» **To-do list**:
1. In the wine column below, which grapes is the Quails’ Gate rosé made from?
2. Translate this sentence from the wine column below into French: "Made from earthy Gamay with a touch of Pinot Noir, it’s pinky-orange, prettily floral, notably reminiscent of fresh summer flavours of rhubarb and strawberries."

» **Extract to read**:
Quails’ Gate Okanagan Valley Rosé 2010

Inspired by the success of Joie Farms, nearly every winery in B.C. now makes a rosé and gets it to market early in the summer after the vintage—just in time for lazy days on the deck. One of the more distinctive, also screw-capped, is from Quails’ Gate. Made from earthy Gamay with a touch of Pinot Noir, it’s pinky-orange, prettily floral, notably reminiscent of fresh summer flavours of rhubarb and strawberries. B.C. drinkers have happily adopted the European custom of drinking rosé all summer with just about everything, but I want this one with some pink grilled lamb, tabbouleh salad, and smoky eggplant purée.

 

SPOTLIGHT: Sommelier Kim Cyr of C Restaurant

 

Kim Cyr

Kim Cyr, head of C Restaurant’s wine program, has big plans for summer, including a feature with Naramata’s Joie Farms, as well as a spotlight on Alsace-style Muscat, with more Joie, Albert Mann, and Zind-Humbrecht wines pairing fiddlehead and asparagus, as well as her summer-long “Molly Ringwald” Pretty in Pink festival: 25 to 30 rosés (the most in the city) from the West Coast, France, Italy, Spain, even Lebanon. An army brat who grew up on a small German farm, Cyr drifted into wine by accident, hanging out with former Vancouver magazine sommeliers of the year Neil Ingram and Sebastian Le Goff, then taking new wine courses every year. In charge at C for the last 18 months, she’s got a firm philosophy for the list: “global, sustainable, and good value; esoteric, quirky, spiced with joie de vivre.”

» **Excerpted data**:
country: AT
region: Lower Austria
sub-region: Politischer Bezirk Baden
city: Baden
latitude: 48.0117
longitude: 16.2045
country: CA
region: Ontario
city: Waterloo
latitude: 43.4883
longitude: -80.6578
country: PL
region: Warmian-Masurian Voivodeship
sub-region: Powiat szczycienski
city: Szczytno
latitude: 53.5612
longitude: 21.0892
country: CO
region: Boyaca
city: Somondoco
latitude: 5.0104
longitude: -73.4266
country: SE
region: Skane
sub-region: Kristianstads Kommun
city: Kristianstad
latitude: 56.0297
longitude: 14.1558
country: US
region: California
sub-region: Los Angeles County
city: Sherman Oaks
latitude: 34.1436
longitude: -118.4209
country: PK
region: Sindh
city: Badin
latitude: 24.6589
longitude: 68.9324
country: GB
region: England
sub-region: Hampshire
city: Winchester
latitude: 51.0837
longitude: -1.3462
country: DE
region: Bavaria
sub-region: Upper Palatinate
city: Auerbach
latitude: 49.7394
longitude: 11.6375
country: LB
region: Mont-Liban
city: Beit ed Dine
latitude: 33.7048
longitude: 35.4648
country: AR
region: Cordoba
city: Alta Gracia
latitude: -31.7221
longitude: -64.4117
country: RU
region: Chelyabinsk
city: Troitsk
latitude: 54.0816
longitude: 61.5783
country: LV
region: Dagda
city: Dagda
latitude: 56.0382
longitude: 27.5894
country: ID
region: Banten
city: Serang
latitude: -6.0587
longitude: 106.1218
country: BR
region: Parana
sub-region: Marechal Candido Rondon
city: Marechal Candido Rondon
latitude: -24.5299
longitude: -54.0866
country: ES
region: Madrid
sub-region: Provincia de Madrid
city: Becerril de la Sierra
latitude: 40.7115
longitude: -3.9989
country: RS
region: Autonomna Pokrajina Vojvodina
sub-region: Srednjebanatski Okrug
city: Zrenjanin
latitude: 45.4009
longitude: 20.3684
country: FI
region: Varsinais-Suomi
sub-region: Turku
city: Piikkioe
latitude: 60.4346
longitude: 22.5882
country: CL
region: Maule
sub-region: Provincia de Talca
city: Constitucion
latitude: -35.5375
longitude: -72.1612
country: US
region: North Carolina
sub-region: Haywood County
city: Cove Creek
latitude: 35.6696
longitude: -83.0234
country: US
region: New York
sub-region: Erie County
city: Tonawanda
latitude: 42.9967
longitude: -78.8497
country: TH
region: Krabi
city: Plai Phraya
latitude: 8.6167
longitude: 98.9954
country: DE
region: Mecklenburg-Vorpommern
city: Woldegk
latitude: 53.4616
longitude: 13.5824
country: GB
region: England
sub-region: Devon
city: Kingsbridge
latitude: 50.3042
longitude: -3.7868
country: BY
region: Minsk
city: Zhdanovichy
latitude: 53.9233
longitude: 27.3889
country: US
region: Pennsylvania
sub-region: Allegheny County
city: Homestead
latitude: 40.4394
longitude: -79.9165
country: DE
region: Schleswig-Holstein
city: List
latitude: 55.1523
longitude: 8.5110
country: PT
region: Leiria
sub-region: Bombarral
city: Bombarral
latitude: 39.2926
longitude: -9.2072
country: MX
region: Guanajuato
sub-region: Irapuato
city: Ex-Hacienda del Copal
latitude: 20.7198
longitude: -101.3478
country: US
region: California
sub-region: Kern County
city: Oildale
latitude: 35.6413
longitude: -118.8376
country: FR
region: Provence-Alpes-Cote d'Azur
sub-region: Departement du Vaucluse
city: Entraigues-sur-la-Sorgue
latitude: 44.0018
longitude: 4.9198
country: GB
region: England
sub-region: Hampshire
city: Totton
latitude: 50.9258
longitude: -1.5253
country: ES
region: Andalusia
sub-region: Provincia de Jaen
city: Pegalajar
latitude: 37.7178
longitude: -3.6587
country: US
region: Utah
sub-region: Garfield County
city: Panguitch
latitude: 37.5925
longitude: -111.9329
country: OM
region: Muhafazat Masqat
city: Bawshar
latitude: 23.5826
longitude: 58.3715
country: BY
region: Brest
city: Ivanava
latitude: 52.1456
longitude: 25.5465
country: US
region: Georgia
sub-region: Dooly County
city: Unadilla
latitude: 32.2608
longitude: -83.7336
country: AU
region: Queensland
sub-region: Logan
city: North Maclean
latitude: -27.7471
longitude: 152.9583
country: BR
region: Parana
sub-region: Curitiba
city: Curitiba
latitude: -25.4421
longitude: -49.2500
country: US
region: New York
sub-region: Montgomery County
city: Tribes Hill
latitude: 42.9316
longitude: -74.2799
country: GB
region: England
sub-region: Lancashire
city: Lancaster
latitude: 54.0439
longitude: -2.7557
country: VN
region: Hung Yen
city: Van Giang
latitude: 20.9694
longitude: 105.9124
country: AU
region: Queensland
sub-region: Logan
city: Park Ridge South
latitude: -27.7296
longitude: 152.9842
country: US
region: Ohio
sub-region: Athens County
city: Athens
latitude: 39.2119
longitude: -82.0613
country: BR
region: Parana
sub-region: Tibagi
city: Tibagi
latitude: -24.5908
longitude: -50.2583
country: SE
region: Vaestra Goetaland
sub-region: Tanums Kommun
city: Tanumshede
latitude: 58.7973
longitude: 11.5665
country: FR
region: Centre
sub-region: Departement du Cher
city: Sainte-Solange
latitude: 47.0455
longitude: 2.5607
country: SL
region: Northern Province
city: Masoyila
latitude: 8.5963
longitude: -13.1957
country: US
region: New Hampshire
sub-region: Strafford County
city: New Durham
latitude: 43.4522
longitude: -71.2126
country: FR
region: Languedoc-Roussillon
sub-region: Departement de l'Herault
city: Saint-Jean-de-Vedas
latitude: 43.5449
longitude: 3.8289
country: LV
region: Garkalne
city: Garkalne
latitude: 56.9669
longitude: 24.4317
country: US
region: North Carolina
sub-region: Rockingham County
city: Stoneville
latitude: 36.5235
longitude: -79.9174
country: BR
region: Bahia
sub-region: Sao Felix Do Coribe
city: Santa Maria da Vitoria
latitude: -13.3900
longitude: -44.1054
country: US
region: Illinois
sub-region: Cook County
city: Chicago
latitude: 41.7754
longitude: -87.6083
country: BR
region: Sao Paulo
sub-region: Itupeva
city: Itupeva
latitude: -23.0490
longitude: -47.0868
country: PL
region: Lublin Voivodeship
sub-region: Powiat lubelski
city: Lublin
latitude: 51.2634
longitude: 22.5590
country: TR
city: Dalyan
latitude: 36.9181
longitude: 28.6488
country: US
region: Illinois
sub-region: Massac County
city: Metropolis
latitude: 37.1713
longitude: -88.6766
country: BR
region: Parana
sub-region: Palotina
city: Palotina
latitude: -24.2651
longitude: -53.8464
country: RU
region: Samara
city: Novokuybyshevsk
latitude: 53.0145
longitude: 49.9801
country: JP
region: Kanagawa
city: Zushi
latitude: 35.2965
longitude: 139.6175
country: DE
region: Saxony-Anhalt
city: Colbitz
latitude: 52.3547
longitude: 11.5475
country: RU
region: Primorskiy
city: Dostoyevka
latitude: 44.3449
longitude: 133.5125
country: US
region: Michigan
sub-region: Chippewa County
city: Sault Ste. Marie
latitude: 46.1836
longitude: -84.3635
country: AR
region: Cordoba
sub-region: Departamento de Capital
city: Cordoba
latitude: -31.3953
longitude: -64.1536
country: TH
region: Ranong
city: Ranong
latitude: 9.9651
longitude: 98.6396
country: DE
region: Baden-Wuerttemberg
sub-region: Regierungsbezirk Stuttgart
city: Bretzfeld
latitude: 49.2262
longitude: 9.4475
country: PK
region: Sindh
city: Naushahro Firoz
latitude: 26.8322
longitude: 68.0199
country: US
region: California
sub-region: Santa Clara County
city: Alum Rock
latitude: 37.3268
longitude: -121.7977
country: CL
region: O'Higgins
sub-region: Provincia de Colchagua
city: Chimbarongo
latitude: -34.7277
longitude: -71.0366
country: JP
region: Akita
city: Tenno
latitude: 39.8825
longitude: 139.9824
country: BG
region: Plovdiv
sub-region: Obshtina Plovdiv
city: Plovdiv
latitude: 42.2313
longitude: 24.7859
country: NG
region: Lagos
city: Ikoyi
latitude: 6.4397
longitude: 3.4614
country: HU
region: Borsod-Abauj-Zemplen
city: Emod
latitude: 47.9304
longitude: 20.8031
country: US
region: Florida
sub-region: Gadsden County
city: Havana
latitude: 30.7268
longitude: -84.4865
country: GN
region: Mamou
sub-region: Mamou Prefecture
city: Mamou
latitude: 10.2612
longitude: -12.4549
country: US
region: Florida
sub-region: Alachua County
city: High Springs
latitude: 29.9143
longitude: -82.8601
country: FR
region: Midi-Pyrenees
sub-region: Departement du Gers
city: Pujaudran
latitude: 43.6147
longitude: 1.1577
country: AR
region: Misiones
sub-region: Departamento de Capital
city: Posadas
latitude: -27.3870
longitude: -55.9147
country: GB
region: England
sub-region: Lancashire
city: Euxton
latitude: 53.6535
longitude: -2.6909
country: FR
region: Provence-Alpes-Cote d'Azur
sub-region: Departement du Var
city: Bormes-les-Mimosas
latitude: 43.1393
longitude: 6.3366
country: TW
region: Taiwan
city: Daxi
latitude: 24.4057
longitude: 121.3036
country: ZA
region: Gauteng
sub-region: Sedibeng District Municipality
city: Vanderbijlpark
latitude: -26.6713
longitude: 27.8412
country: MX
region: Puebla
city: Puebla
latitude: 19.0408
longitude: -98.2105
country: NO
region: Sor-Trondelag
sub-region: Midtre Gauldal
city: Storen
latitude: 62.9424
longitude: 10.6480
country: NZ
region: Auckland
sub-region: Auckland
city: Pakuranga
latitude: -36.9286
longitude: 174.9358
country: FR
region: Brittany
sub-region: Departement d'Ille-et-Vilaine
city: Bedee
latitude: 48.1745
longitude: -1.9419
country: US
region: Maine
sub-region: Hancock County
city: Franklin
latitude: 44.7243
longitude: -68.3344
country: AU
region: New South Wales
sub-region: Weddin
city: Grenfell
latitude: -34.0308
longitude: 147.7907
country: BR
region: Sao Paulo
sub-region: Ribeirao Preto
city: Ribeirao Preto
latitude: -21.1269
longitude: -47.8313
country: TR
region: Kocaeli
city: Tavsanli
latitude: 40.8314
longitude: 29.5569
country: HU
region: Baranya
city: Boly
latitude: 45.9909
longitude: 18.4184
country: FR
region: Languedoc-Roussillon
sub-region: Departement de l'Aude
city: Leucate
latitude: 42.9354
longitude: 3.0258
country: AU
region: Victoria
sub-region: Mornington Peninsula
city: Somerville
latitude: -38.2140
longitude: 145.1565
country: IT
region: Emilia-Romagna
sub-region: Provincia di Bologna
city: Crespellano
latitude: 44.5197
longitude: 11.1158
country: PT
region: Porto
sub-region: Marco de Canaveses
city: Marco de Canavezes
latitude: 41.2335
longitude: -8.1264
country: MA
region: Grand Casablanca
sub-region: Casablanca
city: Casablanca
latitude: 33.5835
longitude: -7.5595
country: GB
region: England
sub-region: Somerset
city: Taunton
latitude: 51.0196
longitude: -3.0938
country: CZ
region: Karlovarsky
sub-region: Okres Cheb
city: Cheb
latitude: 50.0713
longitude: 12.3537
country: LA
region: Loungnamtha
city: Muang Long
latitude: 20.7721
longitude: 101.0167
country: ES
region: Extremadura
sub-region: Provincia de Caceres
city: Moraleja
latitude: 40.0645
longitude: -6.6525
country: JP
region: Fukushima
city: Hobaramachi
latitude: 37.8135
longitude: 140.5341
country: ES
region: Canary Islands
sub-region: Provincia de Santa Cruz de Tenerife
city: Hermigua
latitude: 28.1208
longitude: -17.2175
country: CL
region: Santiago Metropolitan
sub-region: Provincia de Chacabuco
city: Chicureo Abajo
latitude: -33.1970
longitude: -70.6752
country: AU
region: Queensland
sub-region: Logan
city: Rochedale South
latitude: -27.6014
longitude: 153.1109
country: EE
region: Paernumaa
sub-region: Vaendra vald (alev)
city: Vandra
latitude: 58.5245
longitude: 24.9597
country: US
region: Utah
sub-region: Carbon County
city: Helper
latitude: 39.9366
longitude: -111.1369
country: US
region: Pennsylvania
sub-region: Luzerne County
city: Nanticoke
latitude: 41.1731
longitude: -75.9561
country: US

» **Worked solutions**:
1. Earthy Gamay with a touch of Pinot Noir.

2. Élaboré à partir de gamay terreux avec une touche de pinot noir, il est d’un rose orangé, joliment floral, et rappelle nettement les saveurs fraîches de l’été que sont la rhubarbe et les fraises.